Some people argue that by going directly into the workforce, they'll be further ahead on their career path than their classmates who pursued higher education. They point out that after five years they'll have a regular salary and be ready for a promotion, while college graduates will be entering a soft job market, will be unemployed and heavily in debt.
But not going to college is a short-term plan without a long-term payoff. In the 1970s, a person with a bachelor's degree earned 25% more than a person without one. Today's college graduate earns 60% more. People without a college degree earn 31% less in inflation-adjusted dollars than they did just 20 years ago.
Why? Because good-paying, low skilled jobs have been disappearing since the 1950s and will continue to do so. The first wave of dislocated workers worked in factories. As factories became automated, jobs were lost. The next wave of jobs to go were "knowledge based": data entry, programming, tech support and customer service positions that relocated to countries where the cost of labor is cheaper. In the future, we will see the retail job market decline as internet shopping continues to grow. People with little or no education have fewer and fewer jobs where they will earn enough to support their families.
Not only does a college education earn you a higher rate of pay, it also affords you some measure of protection when the job market contracts. People without a college degree have twice the unemployment rate of those with a college degree. However, all of this good news doesn't mean that college comes without its own set of issues.
When students create their education plan there are some non-academic things they need to consider. One of them is the overall cost of their education and how much debt they should take on to pay for it. Students need to closely examine the cost of the colleges they want to attend.

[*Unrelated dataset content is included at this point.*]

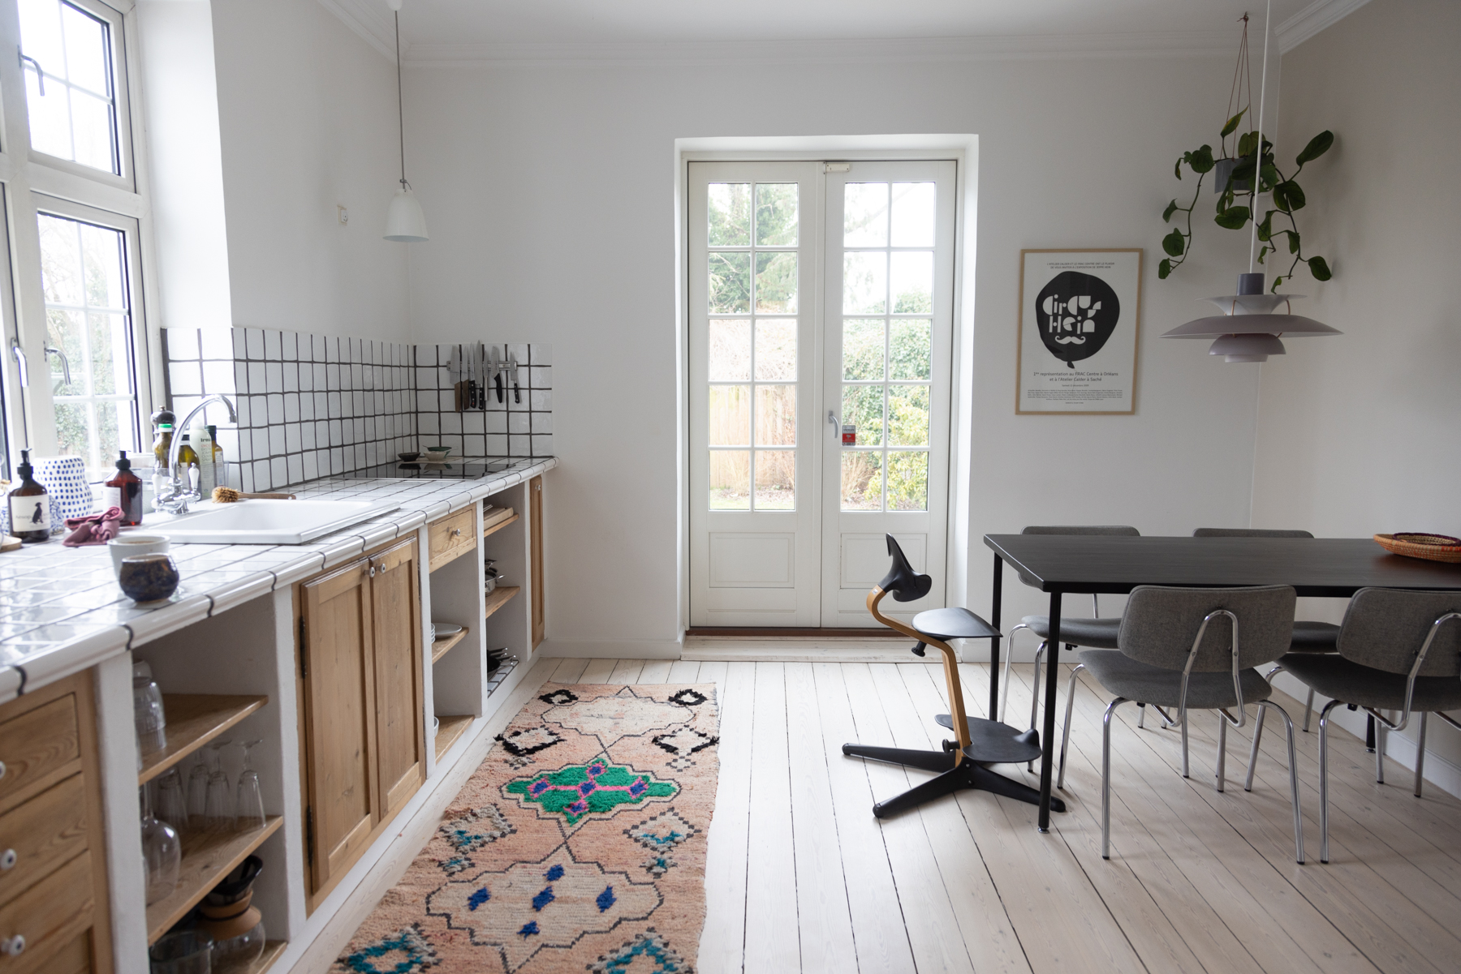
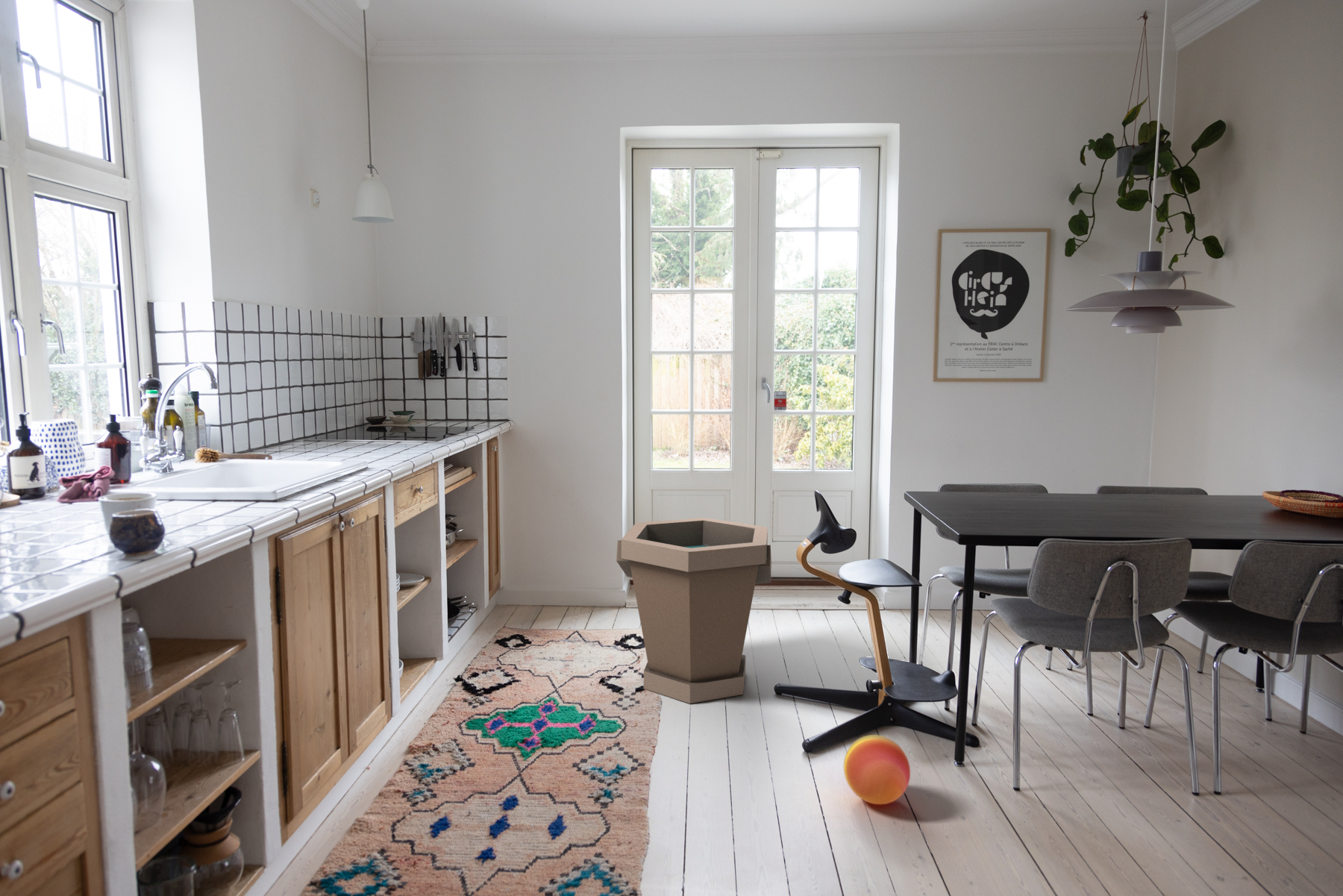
+ ball [843,734,911,805]
+ bucket [616,517,772,704]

Getting estimates on college costs and debt-load projections is a must. A big benefit to getting accurate college-cost estimates prior to applying is that it prevents the heartbreak of getting accepted, then not being able to afford that school. Students need to look at how much debt they can expect to incur over the course of obtaining their degree, while parents need to examine what they will be expected to pay at the every college their child is considering.
Once students obtain this information, they need to look at what their potential earnings will be upon graduation. They can then select colleges and assume debt with a clear understanding of what they are getting into. For example: civil engineer vs. architect. The current job projections for architects are bleak, so the engineer has a better chance of obtaining a position. Similarly, if you look at an engineer vs. a teacher, the engineer has both a higher starting and career salary. Students must consider these things as they take on college debt. Students and parents need to become better consumers when it comes to education.
For most Americans, taking on some debt is a part of going to college, but remember: total student loan debt should not exceed your expected first year's salary.
Getting into college is not the end game; what happens after graduation matters. As long as students select colleges and majors with long-term goals in mind, they'll end up with a college education they can afford while enjoying the many benefits a college education affords them.